> Auszug
=-=-=-=-=

Sichtwechsel – 27. Sonntag im Jahreskreis C

Aus dem Evangelium nach Lukas, Kapitel 17
Übersetzung: Bibel in gerechter Sprache
In jener Zeit
5 sprachen die Apostel und Apostelinnen zum Gebieter: »Stärke uns den Glauben!«
6 Er aber sprach mit großer Autorität: »Wenn ihr Glauben hättet wie ein Senfkörnchen, dann würdet ihr zu diesem Maulbeerbaum sagen: ›Entwurzle dich und pflanze dich im Meer wieder ein‹ – und er würde euch gehorchen.
7 Wer aber von euch hat Sklavinnen und Sklaven auf dem Acker oder auf der Weide und würde zu ihnen sagen, wenn sie von draußen hereinkommen: ›Kommt gleich zu Tisch!‹
8 Würdest du nicht eher zu ihnen sagen: ›Bereitet mir etwas zu essen, legt euch eine Schürze um und dient mir, bis ich gegessen und getrunken habe. Danach sollt ihr essen und trinken.‹
9 Bist du etwa den Sklavinnen und Sklaven dankbar dafür, dass sie getan haben, was befohlen worden war?
10 So soll es auch bei euch sein: Wenn ihr alles getan habt, was euch befohlen wurde, so sagt: ›Wir sind nur unnütze Sklavinnen und Sklaven, wir haben getan, was wir zu tun schuldig waren.‹«

Autorin:
Passfoto A.R.Angela Repka, Literaturübersetzerin in Offenbach, ausgebildete Diakonin in ehrenamtlicher Tätigkeit

 
Die Predigt:
Sichtwechsel

Liebe Leserin, lieber Leser,
Jesus ist mit den Seinen unterwegs nach Jerusalem und nimmt die Gelegenheit wahr, ihnen noch das eine oder andere zu sagen, was ihm am Herzen liegt. Das heutige Evangelium setzt mit der Bitte an den Meister ein: Stärke uns den Glauben! Doch was war der Auslöser für diese Bitte? Unmittelbar davor hat Jesus von seinen Jüngerinnen und Jüngern fast grenzenlose Vergebungsbereitschaft verlangt, wovon sie sich offenbar überfordert fühlten, was auch heute noch gut nachvollziehbar ist. Sie sollten der Schwester oder dem Bruder nach einer Ermahnung alle Verfehlungen vergeben, und zwar dann, wenn diese umkehrbereit waren – sogar siebenmal am Tag, also praktisch immer. Ist das nicht zu viel? Ja, das ist auf jeden Fall zu viel, wenn man Vergebung als messbare Leistung betrachtet. Kein Wunder, dass die Jünger und Jüngerinnen Jesus spontan um Hilfe bitten.

=-=-=-=-=

> Aufgaben
1. Wie oft am Tag sollen die Jüngerinnen und Jünger laut der Predigt zu Lukas 17 umkehrbereiten Geschwistern vergeben?
2. Führen Sie die Predigt zu Lukas 17 im Anschluss an ihren letzten Satz weiter.
Die Einträge stammen aus einer anderen Quelle.

> Gespeicherte Einträge
=-=-=-=-=

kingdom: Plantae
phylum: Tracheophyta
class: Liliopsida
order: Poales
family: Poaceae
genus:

=-=-=-=-=

> Lösungen
1. Siebenmal am Tag, also praktisch immer.

2.
Aus der Perspektive des Gebotes der Thora Liebe deine/n Nächste/n wie dich selbst sieht es allerdings anders aus. Denn wer ist schon ohne Fehler und Sünden, die er/sie sich nicht immer wieder zumindest selbst verzeihen müsste, um im Vertrauen auf die Liebe Gottes und die Nachsicht oder Vergebung von Mitmenschen neu anfangen zu können? Genau dies muss nach dem Liebesgebot auch den anderen zugestanden werden, denn der/die Nächste ist ja wie du selbst. Vielleicht komme ich, kommen sie ja eines Tages aus ihrem Versagen und ihren Verstrickungen heraus. Es kann sich also nicht nur um eine Endlosschleife von Wiederholungen handeln, bei der die Häufigkeit zählt; vielmehr geht es um einen lebenslangen Prozess, der uns und anderen Entwicklung und neue Zukunftsperspektiven ermöglicht. Vergebung gehört zur Nächstenliebe, ohne die Gottesliebe spätestens seit Jesus nicht mehr denkbar ist.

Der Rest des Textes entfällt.